Su reelección inconstitucional fue presentada como la voluntad de Dios, quien lo ha guiado durante su mandato. El discurso religioso se manifestó en las alusiones a la Biblia y en su autoproclamación como líder mesiánico destinado a cumplir una gran misión que solo merece apoyo y aplauso. Por otra parte, se aseguró de hacer patente el poder del ejército: bajo la lógica de un desfile militar de independencia, desplegó simbología castrense a través de marchas sincronizadas, uniformes ostentosos y exhibición de armamento. De ese modo, reforzó el vínculo entre lo militar y lo civil, enfatizando su rol de comandante de las Fuerzas Armadas Salvadoreñas.
Al referirse a los resultados de su gestión en materia de seguridad, Bukele calificó como “burocracia” el apego a las reglas y procedimientos que las autoridades deben seguir para respetar los derechos de la ciudadanía en un proceso legal. Y redujo a los ciudadanos a súbditos, cuyo rol es obedecerle y apoyarle sin cuestionamientos. Por ello, al final de su discurso, pidió a los asistentes hacer un juramento de fidelidad absoluta, que incluyó la exigencia de “nunca escuchar a los enemigos del pueblo”.

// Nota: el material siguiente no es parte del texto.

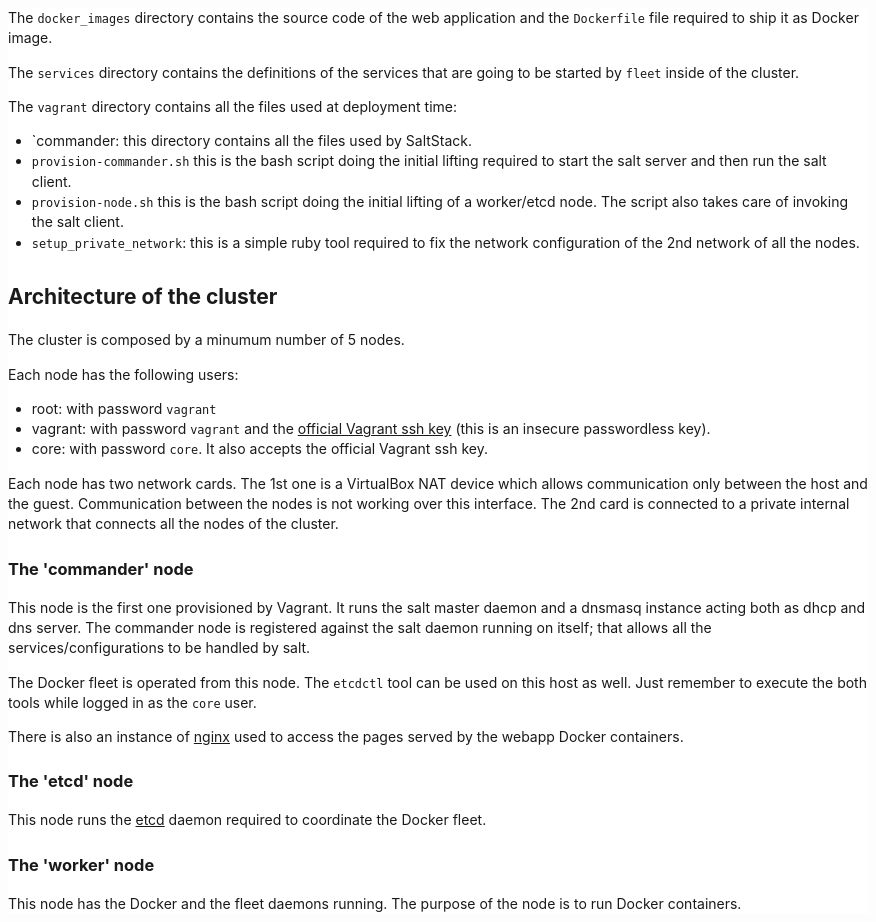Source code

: The `docker_images` directory contains the source code of the web application
and the `Dockerfile` file required to ship it as Docker image.

The `services` directory contains the definitions of the services that are going
to be started by `fleet` inside of the cluster.

The `vagrant` directory contains all the files used at deployment time:
  * `commander: this directory contains all the files used by SaltStack.
  * `provision-commander.sh` this is the bash script doing the initial lifting
    required to start the salt server and then run the salt client.
  * `provision-node.sh` this is the bash script doing the initial lifting of
    a worker/etcd node. The script also takes care of invoking the salt client.
  * `setup_private_network`: this is a simple ruby tool required to fix the
    network configuration of the 2nd network of all the nodes.


## Architecture of the cluster

The cluster is composed by a minumum number of 5 nodes.

Each node has the following users:

  * root: with password `vagrant`
  * vagrant: with password `vagrant` and the [official Vagrant ssh key](https://github.com/mitchellh/vagrant/tree/master/keys)
    (this is an insecure passwordless key).
  * core: with password `core`. It also accepts the official Vagrant ssh key.

Each node has two network cards. The 1st one is a VirtualBox NAT device which allows
communication only between the host and the guest. Communication between the nodes
is not working over this interface. The 2nd card is connected to a private
internal network that connects all the nodes of the cluster.

### The 'commander' node

This node is the first one provisioned by Vagrant. It runs the salt master
daemon and a dnsmasq instance acting both as dhcp and dns server. The commander
node is registered against the salt daemon running on itself; that allows all
the services/configurations to be handled by salt.

The Docker fleet is operated from this node. The `etcdctl` tool can be used on
this host as well. Just remember to execute the both tools while logged in as
the `core` user.

There is also an instance of [nginx](http://nginx.org/) used to access the pages
served by the webapp Docker containers.

### The 'etcd' node

This node runs the [etcd](https://github.com/coreos/etcd) daemon required to
coordinate the Docker fleet.

### The 'worker' node

This node has the Docker and the fleet daemons running. The purpose of the node
is to run Docker containers.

En definitiva, el acto de investidura marcó el inicio de “un cambio de paradigma”; uno en el que la democracia es un estorbo; el culto a una persona, la religión oficial; y la ignorancia de la ciudadanía sobre el uso de los recursos públicos y sobre las apuestas concretas del Gobierno en materia económica y de seguridad social, una constante necesaria. Un paradigma en el que el país y la historia nacional empiezan y acabarán con Nayib Bukele.